[[ Task data open ]]

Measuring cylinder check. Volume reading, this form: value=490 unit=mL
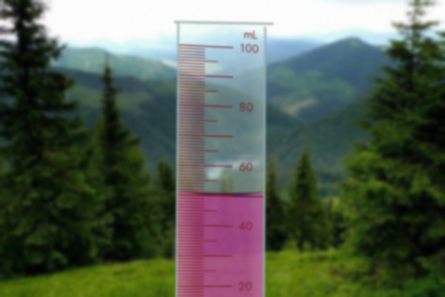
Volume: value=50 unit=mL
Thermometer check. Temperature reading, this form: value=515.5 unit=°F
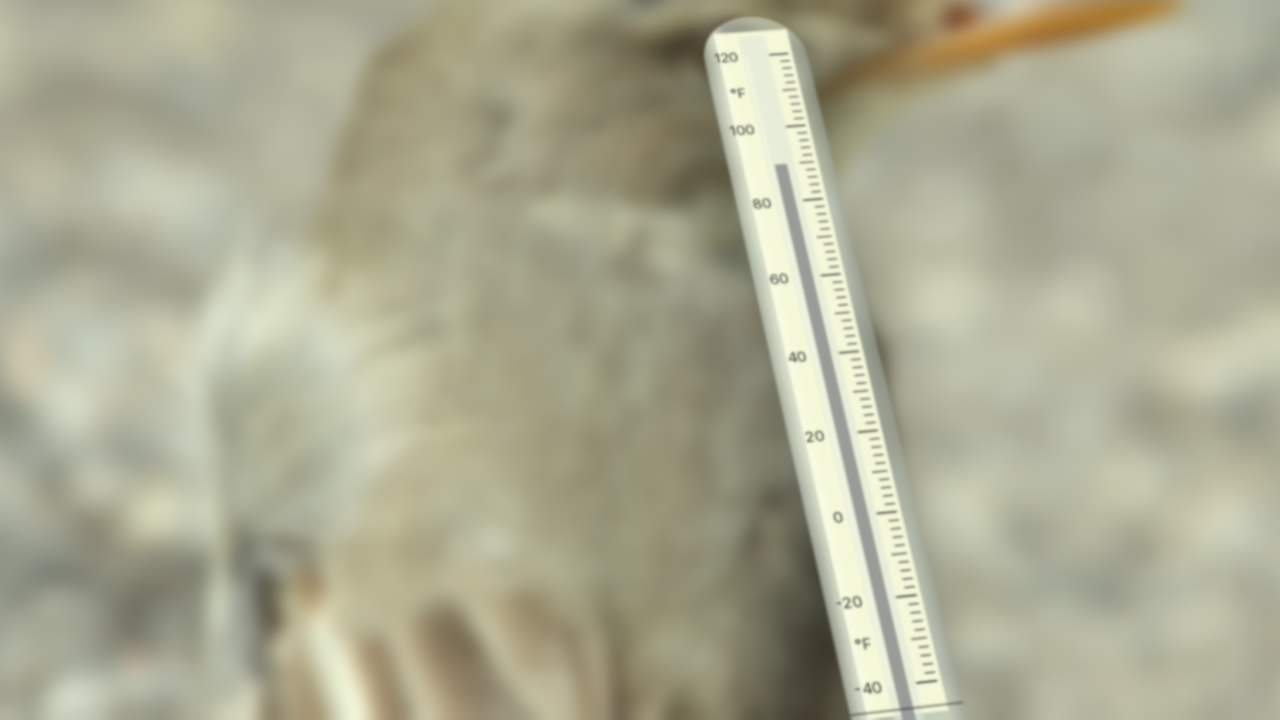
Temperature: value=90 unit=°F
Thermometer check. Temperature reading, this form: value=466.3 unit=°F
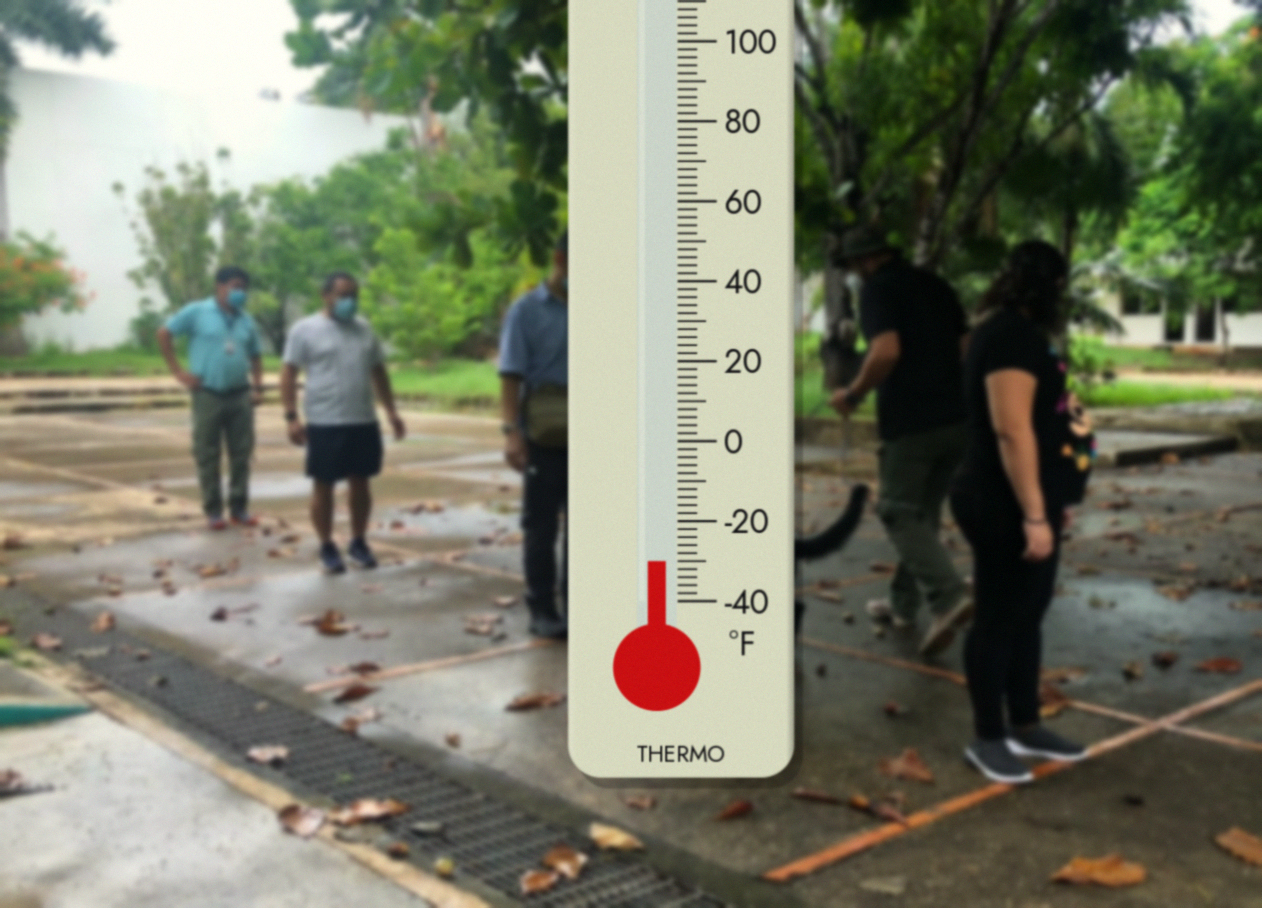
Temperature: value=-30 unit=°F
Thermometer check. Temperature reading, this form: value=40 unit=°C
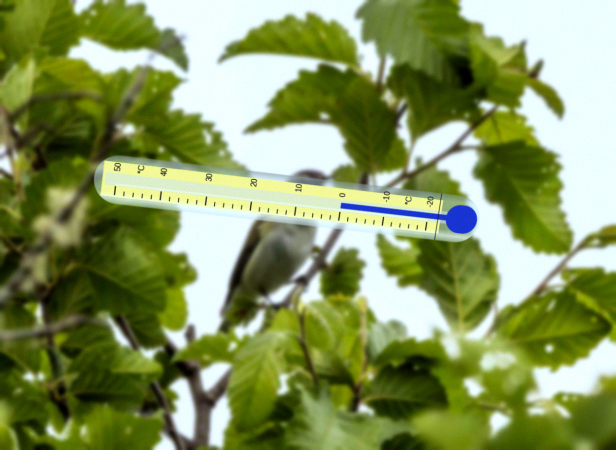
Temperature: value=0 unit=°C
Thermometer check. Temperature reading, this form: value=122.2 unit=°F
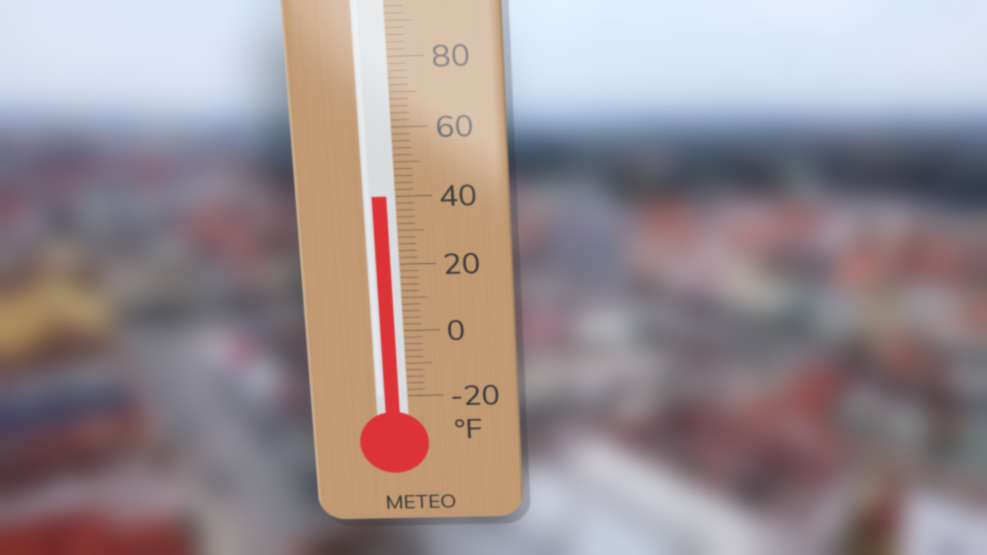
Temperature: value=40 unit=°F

[[ Task data closed ]]

* **Your instructions**:
From the lines above, select each one that contains the word "Temperature", matching case exactly, and copy it in full.

* **Exercise output**:
Thermometer check. Temperature reading, this form: value=515.5 unit=°F
Temperature: value=90 unit=°F
Thermometer check. Temperature reading, this form: value=466.3 unit=°F
Temperature: value=-30 unit=°F
Thermometer check. Temperature reading, this form: value=40 unit=°C
Temperature: value=0 unit=°C
Thermometer check. Temperature reading, this form: value=122.2 unit=°F
Temperature: value=40 unit=°F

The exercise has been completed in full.